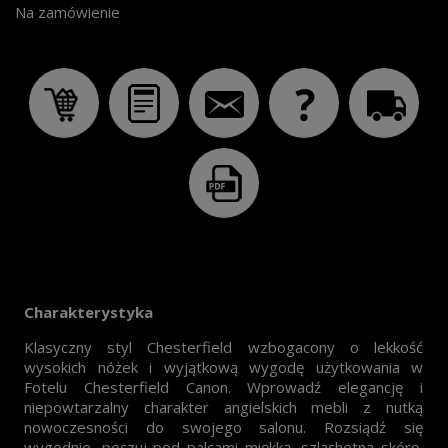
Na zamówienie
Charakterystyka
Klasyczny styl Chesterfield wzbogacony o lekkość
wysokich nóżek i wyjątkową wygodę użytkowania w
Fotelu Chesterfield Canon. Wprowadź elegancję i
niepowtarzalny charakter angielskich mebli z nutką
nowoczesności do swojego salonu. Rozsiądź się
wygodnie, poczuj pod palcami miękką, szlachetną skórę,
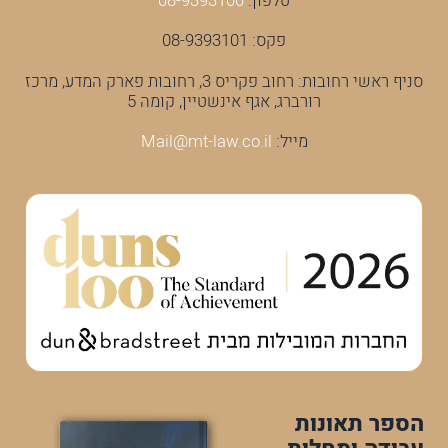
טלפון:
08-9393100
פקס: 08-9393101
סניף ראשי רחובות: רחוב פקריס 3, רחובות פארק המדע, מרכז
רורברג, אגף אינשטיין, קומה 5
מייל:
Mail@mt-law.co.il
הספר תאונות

____

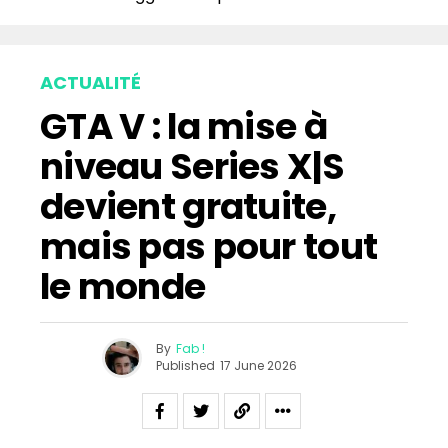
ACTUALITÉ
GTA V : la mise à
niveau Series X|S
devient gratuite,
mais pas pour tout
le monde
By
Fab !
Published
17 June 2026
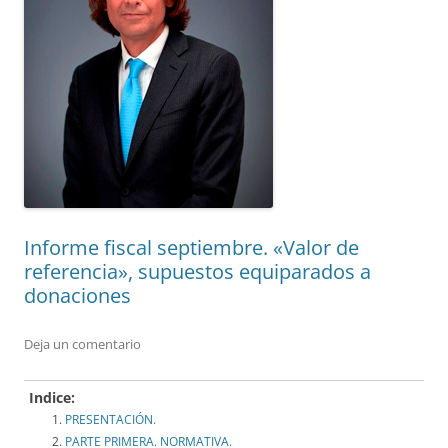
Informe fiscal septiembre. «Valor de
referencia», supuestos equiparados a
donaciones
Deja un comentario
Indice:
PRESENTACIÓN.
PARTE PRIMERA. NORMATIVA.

____

## What the task asks
Go through the listing above, count the lines that contain "Chesterfield", and state that number alone.

## Reply to the exercise
2